Organisations can take up to five years to recover from a serious cyber breach, and some never recover at all, says Deloitte Africa. Preparedness helps organisations manage the aftermath of an attack more effectively.


Johannesburg, 08 Nov 2016
Henry Peens, Associate Director: Risk Advisory Africa at Deloitte
Henry Peens, Associate Director: Risk Advisory Africa at Deloitte

Henry Peens, Associate Director: Risk Advisory Africa at Deloitte, says the immediate impacts of an attack are just the tip of the iceberg: the longer-term impacts can make up the bulk of the damage incurred by an organisation that is breached by cyber criminals.

In Beneath the surface of a cyberattack: A deeper look at business impacts, Deloitte's cyber crime experts illustrate the immediate cost and impact of a breach can account for less than 20% of the total damage caused. The majority of the damage emerges over the next three to five years as business value and customer relationships suffer.

"The extent of the long-term damage is only starting to come to light now, as we review the impact of high-profile breaches. Nonetheless, the C-suite around the world is increasingly concerned about cyber security, even though they don't yet understand the full impact cyber crime can have," says Peens. "Globally, cyber security has become a top five board priority."

Peens believes moves to quantify the impact of cyber crime, driven in part by a surge in cyber crime insurance, will help organisations weigh up the costs of mitigation against the losses that could potentially be suffered. "There is a great deal of interest in quantifying the damage caused by a cyber security breach, or even the damage sustained due to unforeseen downtime or a disaster."

"There is no question about it - everyone will get breached," he says. "But the extent of the damage will depend on a number of factors beyond the breach methods, what was compromised or how long the organisation was offline for.

Beyond the reactive incident triage phase, in which technology is restored and business disruptions are addressed, the remediation phase must look to impact management and business recovery: repairing damage to the business and preventing the occurrence of a similar event in the future. After an attack, costs include legal costs, increased insurance premiums, increased cost to raise debt, lost contracts and devaluation of trade name. In some high-profile cases, these losses have amounted to tens of billions of rands.

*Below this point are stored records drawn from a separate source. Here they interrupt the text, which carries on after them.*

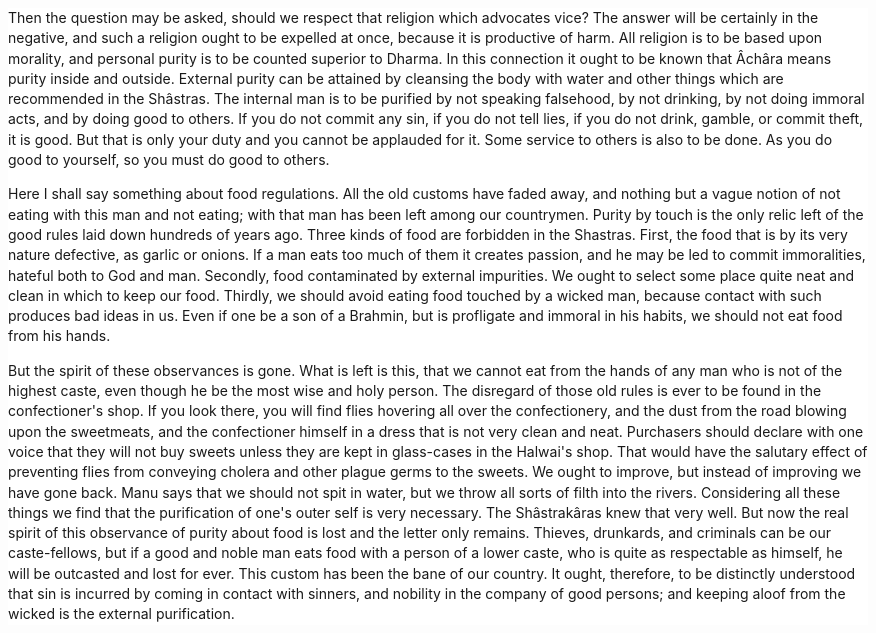 Then the question may be asked, should we respect that religion which
advocates vice? The answer will be certainly in the negative, and such a
religion ought to be expelled at once, because it is productive of harm.
All religion is to be based upon morality, and personal purity is to be
counted superior to Dharma. In this connection it ought to be known that
Âchâra means purity inside and outside. External purity can be attained
by cleansing the body with water and other things which are recommended
in the Shâstras. The internal man is to be purified by not speaking
falsehood, by not drinking, by not doing immoral acts, and by doing good
to others. If you do not commit any sin, if you do not tell lies, if you
do not drink, gamble, or commit theft, it is good. But that is only your
duty and you cannot be applauded for it. Some service to others is also
to be done. As you do good to yourself, so you must do good to others.

Here I shall say something about food regulations. All the old customs
have faded away, and nothing but a vague notion of not eating with this
man and not eating; with that man has been left among our countrymen.
Purity by touch is the only relic left of the good rules laid down
hundreds of years ago. Three kinds of food are forbidden in the
Shastras. First, the food that is by its very nature defective, as
garlic or onions. If a man eats too much of them it creates passion, and
he may be led to commit immoralities, hateful both to God and man.
Secondly, food contaminated by external impurities. We ought to select
some place quite neat and clean in which to keep our food. Thirdly, we
should avoid eating food touched by a wicked man, because contact with
such produces bad ideas in us. Even if one be a son of a Brahmin, but is
profligate and immoral in his habits, we should not eat food from his
hands.

But the spirit of these observances is gone. What is left is this, that
we cannot eat from the hands of any man who is not of the highest caste,
even though he be the most wise and holy person. The disregard of those
old rules is ever to be found in the confectioner's shop. If you look
there, you will find flies hovering all over the confectionery, and the
dust from the road blowing upon the sweet­meats, and the confectioner
himself in a dress that is not very clean and neat. Purchasers should
declare with one voice that they will not buy sweets unless they are
kept in glass-cases in the Halwai's shop. That would have the salutary
effect of preventing flies from conveying cholera and other plague germs
to the sweets. We ought to improve, but instead of improving we have
gone back. Manu says that we should not spit in water, but we throw all
sorts of filth into the rivers. Considering all these things we find
that the purification of one's outer self is very necessary. The
Shâstrakâras knew that very well. But now the real spirit of this
observance of purity about food is lost and the letter only remains.
Thieves, drunkards, and criminals can be our caste-fellows, but if a
good and noble man eats food with a person of a lower caste, who is
quite as respectable as himself, he will be outcasted and lost for ever.
This custom has been the bane of our country. It ought, therefore, to be
distinctly understood that sin is incurred by coming in contact with
sinners, and nobility in the company of good persons; and keeping aloof
from the wicked is the external purification.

The organisation's level of preparedness, and the speed with which it detected and reacted to the breach, go a long way to reducing the long-term impact. "The severity of the damage depends a great deal on the speed and efficiency of the organisation's response to it," he says. In high profile companies, the board must be prepared and a media spokesman briefed within hours of a breach, to illustrate transparency and mitigate future loss of trust, he notes.

Deloitte's new Cyber Intelligence Centre in Johannesburg is seeing a sharp increase in local clients as enterprises come to grips with the real, long-term damage that could be suffered as a result of breaches. The centre, one of 20 now supporting Deloitte clients worldwide, assists clients in assessing the potential costs of a breach, offers outsourced incident monitoring and response, and helps organisations respond appropriately to mitigate the long-term damage of a breach. "This is particularly important for mid-sized clients who do not have extensive cyber security expertise in-house," says Peens.

Deloitte Managed Security Services (MSS) offers Cyber Monitor, a 24X7 "eyes on glass" monitoring service; Cyber Watch provides a complete threat life cycle solution, including threat intelligence feeds; Cyber Check delivers a continuous vulnerability scanning and management service; and Cyber Respond prepares the organisation to respond and defend its systems and networks against cyber incidents. With around 65 high-level cyber security experts on call at the company's offices in Woodmead, Deloitte's South African Cyber Intelligence Centre delivers its services on a subscription basis, implemented in a phased approach to allow organisations to cover their most critical areas first and extend their coverage later. Deloitte assists companies in identifying their potential risk, determining the overall value to the business of various parts of the organisation and devising strategies in line with their appetite for risk.

"Proactive scenario planning and cyber crime mitigation is not just the domain of the IT and risk departments: now, it needs to involve every part of the business," says Peens. This proactive approach to cyber risk must be driven by the board, in a top-down approach that engages every department."